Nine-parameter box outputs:
========================

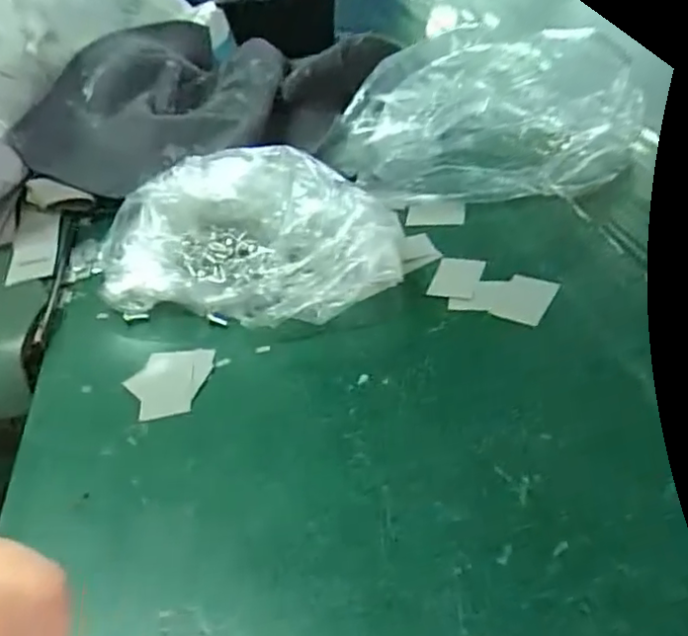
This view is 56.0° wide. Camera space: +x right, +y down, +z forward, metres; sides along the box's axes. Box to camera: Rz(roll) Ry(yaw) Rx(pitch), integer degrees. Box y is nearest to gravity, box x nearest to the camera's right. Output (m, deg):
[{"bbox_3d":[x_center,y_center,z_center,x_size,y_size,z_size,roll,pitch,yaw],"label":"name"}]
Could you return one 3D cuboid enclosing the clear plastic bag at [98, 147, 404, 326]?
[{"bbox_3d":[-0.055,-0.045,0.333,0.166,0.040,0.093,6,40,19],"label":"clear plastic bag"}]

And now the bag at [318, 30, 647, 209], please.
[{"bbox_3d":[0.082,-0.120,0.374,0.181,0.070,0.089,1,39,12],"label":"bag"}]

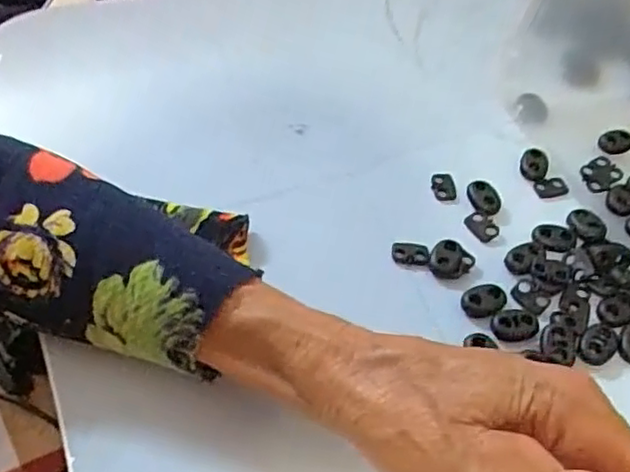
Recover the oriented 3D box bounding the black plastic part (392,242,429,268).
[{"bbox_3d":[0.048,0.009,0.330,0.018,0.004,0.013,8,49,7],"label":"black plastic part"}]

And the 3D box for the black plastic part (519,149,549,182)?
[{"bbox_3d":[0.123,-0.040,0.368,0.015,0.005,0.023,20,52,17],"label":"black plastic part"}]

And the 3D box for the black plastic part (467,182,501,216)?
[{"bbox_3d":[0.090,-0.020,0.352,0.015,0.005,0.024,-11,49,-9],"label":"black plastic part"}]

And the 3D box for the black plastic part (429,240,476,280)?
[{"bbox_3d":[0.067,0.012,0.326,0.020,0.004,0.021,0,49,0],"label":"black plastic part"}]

========================

About this exercise:
The records above should be returned exactly, with only their pictures held back.

Response area:
This view is 56.0° wide. Camera space: +x right, +y down, +z forward, metres; sides along the box's axes. Box to camera: Rz(roll) Ry(yaw) Rx(pitch), integer degrees. Box y is nearest to gravity, box x nearest to the camera's right. Output (m, deg):
[{"bbox_3d":[x_center,y_center,z_center,x_size,y_size,z_size,roll,pitch,yaw],"label":"name"}]
Could you return one 3D cuboid enclosing the clear plastic bag at [98, 147, 404, 326]?
[{"bbox_3d":[-0.055,-0.045,0.333,0.166,0.040,0.093,6,40,19],"label":"clear plastic bag"}]

And now the bag at [318, 30, 647, 209], please.
[{"bbox_3d":[0.082,-0.120,0.374,0.181,0.070,0.089,1,39,12],"label":"bag"}]

Recover the oriented 3D box bounding the black plastic part (392,242,429,268).
[{"bbox_3d":[0.048,0.009,0.330,0.018,0.004,0.013,8,49,7],"label":"black plastic part"}]

And the 3D box for the black plastic part (519,149,549,182)?
[{"bbox_3d":[0.123,-0.040,0.368,0.015,0.005,0.023,20,52,17],"label":"black plastic part"}]

And the 3D box for the black plastic part (467,182,501,216)?
[{"bbox_3d":[0.090,-0.020,0.352,0.015,0.005,0.024,-11,49,-9],"label":"black plastic part"}]

And the 3D box for the black plastic part (429,240,476,280)?
[{"bbox_3d":[0.067,0.012,0.326,0.020,0.004,0.021,0,49,0],"label":"black plastic part"}]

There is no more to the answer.